Le deuxième point important est que les routeurs vEdges (Data Plane) une fois authentifiés, établiront automatiquement des tunnels DTLS avec le vSmart le controleur.

A partir de la, dans Cisco SD-WAN, nous avons des routeurs dont l’identité est vérifiée et des tunnels DTLS établis avec le vSmart.

Afin d’optimiser les négociations IPsec, la phase 1 qu’on connait traditionnellement et qu’on a décrit auparavant d’une manière succinte n’a pas lieu d’être entre les routeurs Edges pour générer les clés de cryptage (ses clés qui seront utilisées dans la phase 2 pour protéger les données). Mais plutôt entre les routeurs Edges et le controleur vSmart. Et plus judicieusement, les routeurs Edges et vSmart vont utiliser les tunnels DTLS déja en place pour négocier les clés de cryptage. SD-WAN n’a plus besoin de la fameuse Phase 1 ISAKMP. Ses clés seront negociées à travers les tunnels DTLS à l’aide du protocol OMP.
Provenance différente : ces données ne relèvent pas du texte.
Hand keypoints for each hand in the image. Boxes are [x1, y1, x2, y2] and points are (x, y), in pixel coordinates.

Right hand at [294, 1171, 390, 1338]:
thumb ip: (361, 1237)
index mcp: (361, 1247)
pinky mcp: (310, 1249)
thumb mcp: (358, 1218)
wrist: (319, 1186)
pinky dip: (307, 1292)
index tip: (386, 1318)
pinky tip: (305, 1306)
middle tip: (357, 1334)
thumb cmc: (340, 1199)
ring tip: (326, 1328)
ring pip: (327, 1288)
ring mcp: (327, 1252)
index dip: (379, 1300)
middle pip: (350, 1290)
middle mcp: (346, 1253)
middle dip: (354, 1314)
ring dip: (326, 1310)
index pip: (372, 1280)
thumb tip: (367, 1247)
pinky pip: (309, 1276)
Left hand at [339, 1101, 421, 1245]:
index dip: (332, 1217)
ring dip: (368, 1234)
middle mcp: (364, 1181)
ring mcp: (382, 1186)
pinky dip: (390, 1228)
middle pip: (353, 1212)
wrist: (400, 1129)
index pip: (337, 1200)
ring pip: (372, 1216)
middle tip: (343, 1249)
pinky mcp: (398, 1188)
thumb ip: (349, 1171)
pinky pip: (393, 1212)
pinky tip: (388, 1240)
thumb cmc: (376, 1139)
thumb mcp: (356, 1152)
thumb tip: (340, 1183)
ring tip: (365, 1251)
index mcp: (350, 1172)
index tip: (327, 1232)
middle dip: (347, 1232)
Qu’en est-il du routage?, les protocoles les plus utilisés dans DMVPN sont EIGRP et BGP basés sur les destinations, les deux ont fait leur preuves mais plus aujourd’hui où le besoin en terme de routage en se basant sur l'application sensible à la latence est devenu vital, le jitter et le packet loss est devenu vital, comment s’assurer que notre visioconference passe par un chemin dont la latence, le jitter et le packet loss sont assez acceptable pour une réunion virtuelle agréable? les protocoles IGP traditionnels n’ont pas cette intelligence. En d’autre termes un protocole IGP comme OSPF choisi toujours le meilleur chemin en se basant sur la bande passante, imaginons deux chemins A (Lien 1G) et B (Lien 10G) pour une destination 10.1.1.0/24. Il est clair pour OSPF le chemin B est meilleur. Et si le chemin B présente un pourcentage de packet loss supérieur à 1% et un jitter dépassant 30 ms. Ca sera dramatique pour notre visioconference.
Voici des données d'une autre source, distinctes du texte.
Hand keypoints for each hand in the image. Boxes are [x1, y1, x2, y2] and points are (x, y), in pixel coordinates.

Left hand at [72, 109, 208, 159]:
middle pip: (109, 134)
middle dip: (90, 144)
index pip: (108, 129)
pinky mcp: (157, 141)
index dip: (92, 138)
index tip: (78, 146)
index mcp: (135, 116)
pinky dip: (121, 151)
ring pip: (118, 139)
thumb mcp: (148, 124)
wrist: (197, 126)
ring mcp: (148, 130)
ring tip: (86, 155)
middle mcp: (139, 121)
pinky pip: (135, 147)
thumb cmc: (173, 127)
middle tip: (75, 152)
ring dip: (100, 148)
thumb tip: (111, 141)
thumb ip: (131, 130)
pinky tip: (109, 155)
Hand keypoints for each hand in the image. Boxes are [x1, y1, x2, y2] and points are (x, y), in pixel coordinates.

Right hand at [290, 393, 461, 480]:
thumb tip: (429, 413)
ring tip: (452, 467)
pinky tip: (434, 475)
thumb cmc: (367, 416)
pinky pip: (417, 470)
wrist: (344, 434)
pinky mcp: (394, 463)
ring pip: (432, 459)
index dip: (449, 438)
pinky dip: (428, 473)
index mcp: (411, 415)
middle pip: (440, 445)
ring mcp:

Ajoutons à cela le control des mises à jour de routage, avec les protocoles IGP traditionnels, les route-map, les prefix-list et les access-list ont fait aussi leur preuve mais dans un réseau complexe avec énormément de routeurs, la gestion de la configuration devient fastidieuse car tout simplement ce n’est pas centralisé. Chaque routeur est responsable de son propre Control Plane.
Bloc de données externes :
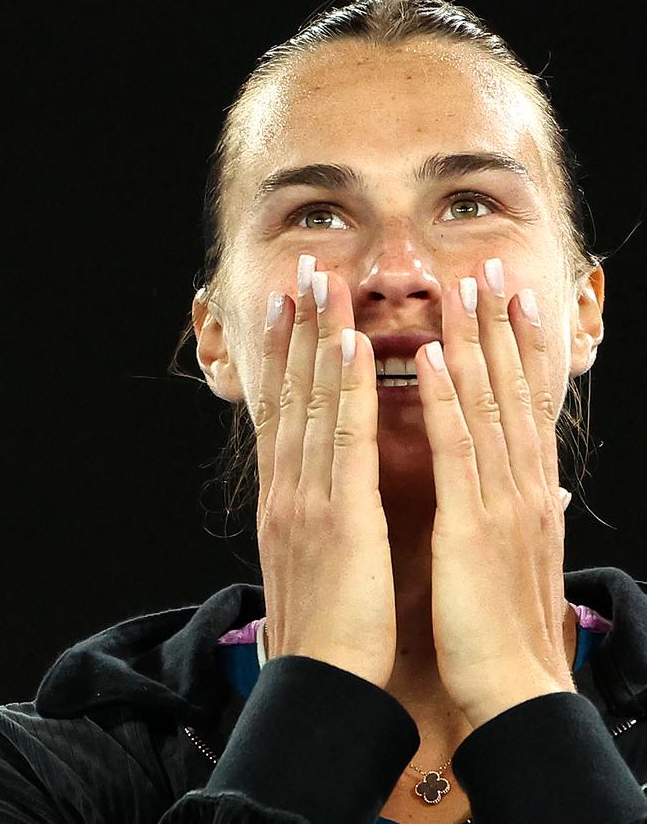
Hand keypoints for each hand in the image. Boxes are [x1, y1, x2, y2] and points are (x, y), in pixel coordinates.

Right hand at [256, 255, 396, 689]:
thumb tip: (327, 483)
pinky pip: (343, 439)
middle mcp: (287, 486)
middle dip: (296, 330)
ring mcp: (307, 496)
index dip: (285, 358)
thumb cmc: (330, 624)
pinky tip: (351, 346)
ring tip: (322, 285)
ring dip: (317, 339)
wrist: (321, 681)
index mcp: (286, 497)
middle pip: (289, 394)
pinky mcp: (337, 515)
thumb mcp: (316, 558)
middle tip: (302, 274)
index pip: (283, 412)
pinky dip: (345, 389)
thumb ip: (320, 511)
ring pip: (310, 403)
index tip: (289, 311)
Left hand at [414, 257, 576, 725]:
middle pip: (511, 389)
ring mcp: (501, 499)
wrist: (513, 684)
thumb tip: (513, 475)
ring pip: (486, 405)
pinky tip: (427, 359)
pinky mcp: (472, 524)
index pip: (523, 402)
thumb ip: (509, 503)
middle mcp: (521, 482)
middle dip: (501, 325)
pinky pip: (456, 450)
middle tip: (492, 268)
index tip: (510, 299)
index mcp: (525, 488)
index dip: (518, 347)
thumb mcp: (513, 550)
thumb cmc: (502, 619)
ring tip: (464, 289)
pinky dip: (443, 401)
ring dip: (474, 342)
Avec Cisco SD-WAN, l’introduction du routage par application appelé Application Aware Routing ou tout bonnement AAR permet justement à travers des policies qui ressemblent à des route map, de router le trafic voip par exemple ou les applications critiques si le lien présente des valeurs acceptable de la latence, le jitter et le packet loss. Si un dépassement d’un seuil prédéfini est détecté, l’application est rerouté via un autre chemin. Pour le filtrage du Controle Plane ou les policies, y’a plus de soucis à se faire, c’est implementé dans vManage, envoyé et appliqué dans vSmart, les mises à jour de routage (OMP) sont toujours envoyés par les routeurs vEdges (les spokes) au vSmart, on n’a plus besoin de policy de controle plane et filtrage de mise à jour dans les spokes, c’est le vSmart qui hérite ses policies du vManage et qui les applique dans l’overlay entre les spokes. Gérer et Contrôler les mises à jour de routage dans un point central vSmart est moins pénible.